READING PASSAGE >>
..........

Event Manager’s Guide to GDPR Compliance

GDPR was introduced in May 2018 and presented a set of requirements concerning personal data processing and event registration software design.

Event Manager’s Guide to GDPR Compliance

Our guide is dedicated to event organizers who process attendee personal data for many reasons and in many ways, including the use of an event management platform. We present the requirements imposed by the regulations and the methods you can employ to adapt to them.

GDPR compliance is a group effort and every organization that collects, stores, or processes personal data in any way, needs to take necessary actions to ensure data protection.

1. What is GDPR?

GDPR, or General Data Protection Regulation, is a regulation issued by EU authorities to unify, modernize, and strengthen personal data protection. It became enforceable as of May 25, 2018.

The aim of the regulation is to ensure the free flow of personal data between EU Member States, but also to introduce rules according to which the processing of personal data will be unified throughout the EU.

2. Who does it concern?

In short, every organization that stores or processes personal data based in the EU and organizations that store and process personal data of EU citizens. In particular:

Data controller

Data controller is an entity that processes personal data to its own ends. This means end users of collected data - you. You use this data to provide service to your attendees. Before and during the event, you probably access it on a daily basis and that’s what you need to do. Booking accommodation, sending reminders, marking attendance, printing ID badges, last-minute changes - all this is data processing. This is fine as long as you have the attendee’s active and explicit consent and a valid legal basis.

Data processor

Data processor is an entity that stores or processes personal data on behalf of the data controller. This means providers of technological solutions - developers of event registration software and mobile event applications - us. We store it in databases, we make sure it’s properly protected and you have means to easily comply with the GDPR. And we sometimes process the data on your behalf.

3. Why should you care?


Let’s face it - it feels good to do good. And while the GDPR might pose some technical and organizational challenges, it’s designed to empower persons to control their personal data processed by organizations. In a way, it forces you to respect your attendees’ privacy. It promotes transparency and convenience. You do want your customers (attendees) to feel comfortable using your services. Satisfied attendees will trust and like your client or yourself, making them more likely to attend again. The main point of this section, however, is you. Most of us want to be liked, not only because of financial issues. You don’t want your brand to be seen as an evil, scheming corporation, do you? Honesty will get you a long way.


I somewhat related to this point in the previous section but that’s not all. The common idea is that a well-perceived, honest, and transparent brand increases revenue. It does that because:

The other point I’d like to touch on is your contact list and the contact lists of your clients and vendors. You see, under GDPR, you need to gather separate expressions of consent to add personal data to marketing lists and to transfer them to other organizations. This implies that you will probably be able to gather fewer marketing contacts, and even fewer of them can be added to the vendors’ lists. However, once you have a contact that has consented to all of the above, that lead is really interested in the offer. This will let you build healthy lists without sending communication to people who are not interested. Instead, you can focus your resources on the contacts that are likely to generate revenue.

..........

ASSIGNMENT 1 >> According to the GDPR guide, on what date did the regulation become enforceable?
ASSIGNMENT 2 >> Reproduce the part of the GDPR guide from "In short, every" up to and including "valid legal basis.".

INFORMATION SUPPLIED >>

..........

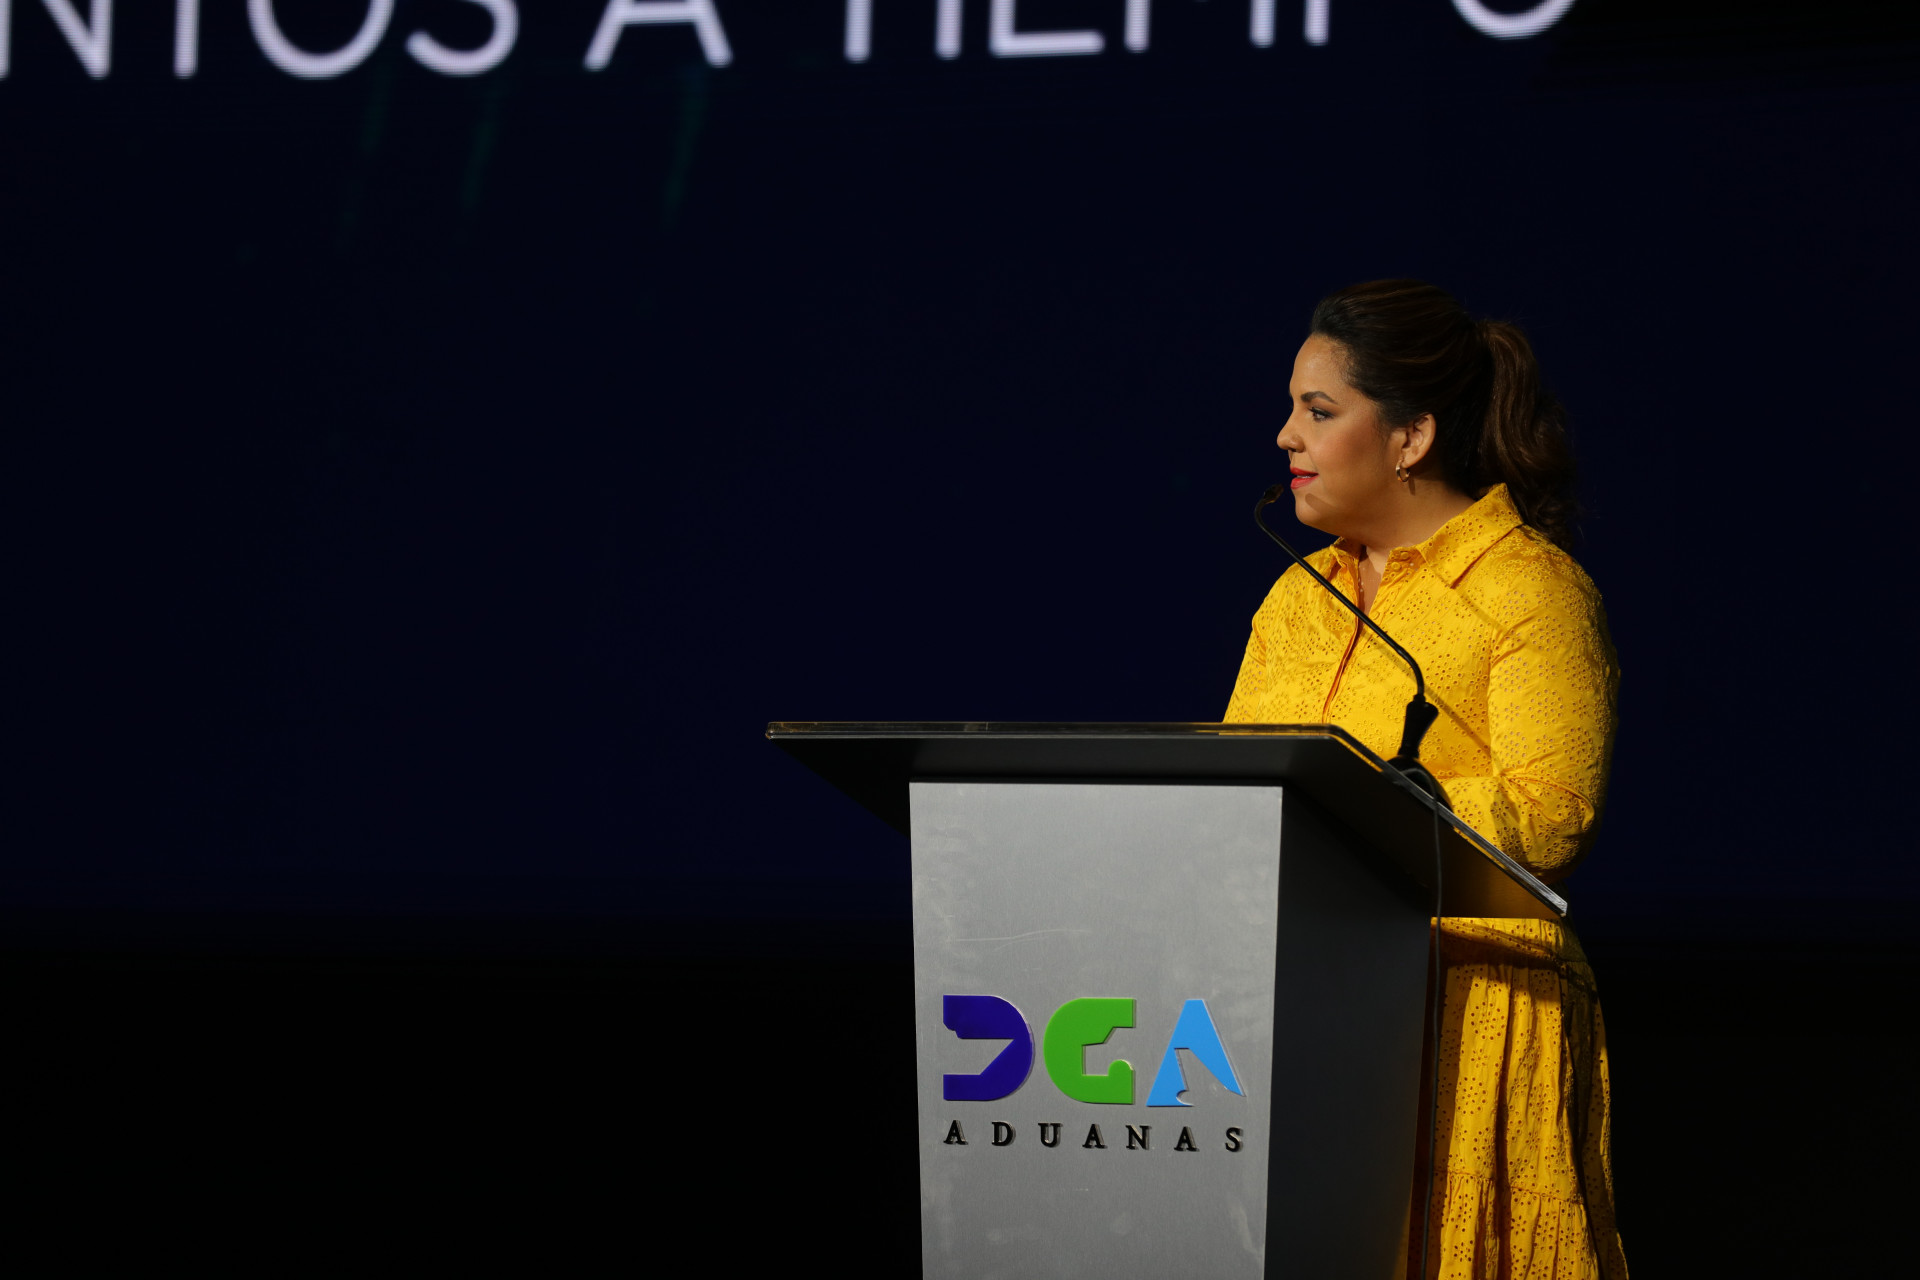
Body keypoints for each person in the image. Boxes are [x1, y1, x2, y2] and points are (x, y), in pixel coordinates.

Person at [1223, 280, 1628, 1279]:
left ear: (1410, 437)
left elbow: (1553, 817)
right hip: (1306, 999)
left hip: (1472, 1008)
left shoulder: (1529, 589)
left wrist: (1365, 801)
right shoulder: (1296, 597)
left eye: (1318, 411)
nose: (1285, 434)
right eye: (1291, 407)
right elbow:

..........

RESPONSE BOX 1 >> May 25, 2018

RESPONSE BOX 2 >>
In short, every organization that stores or processes personal data based in the EU and organizations that store and process personal data of EU citizens. In particular:

Data controller

Data controller is an entity that processes personal data to its own ends. This means end users of collected data - you. You use this data to provide service to your attendees. Before and during the event, you probably access it on a daily basis and that’s what you need to do. Booking accommodation, sending reminders, marking attendance, printing ID badges, last-minute changes - all this is data processing. This is fine as long as you have the attendee’s active and explicit consent and a valid legal basis.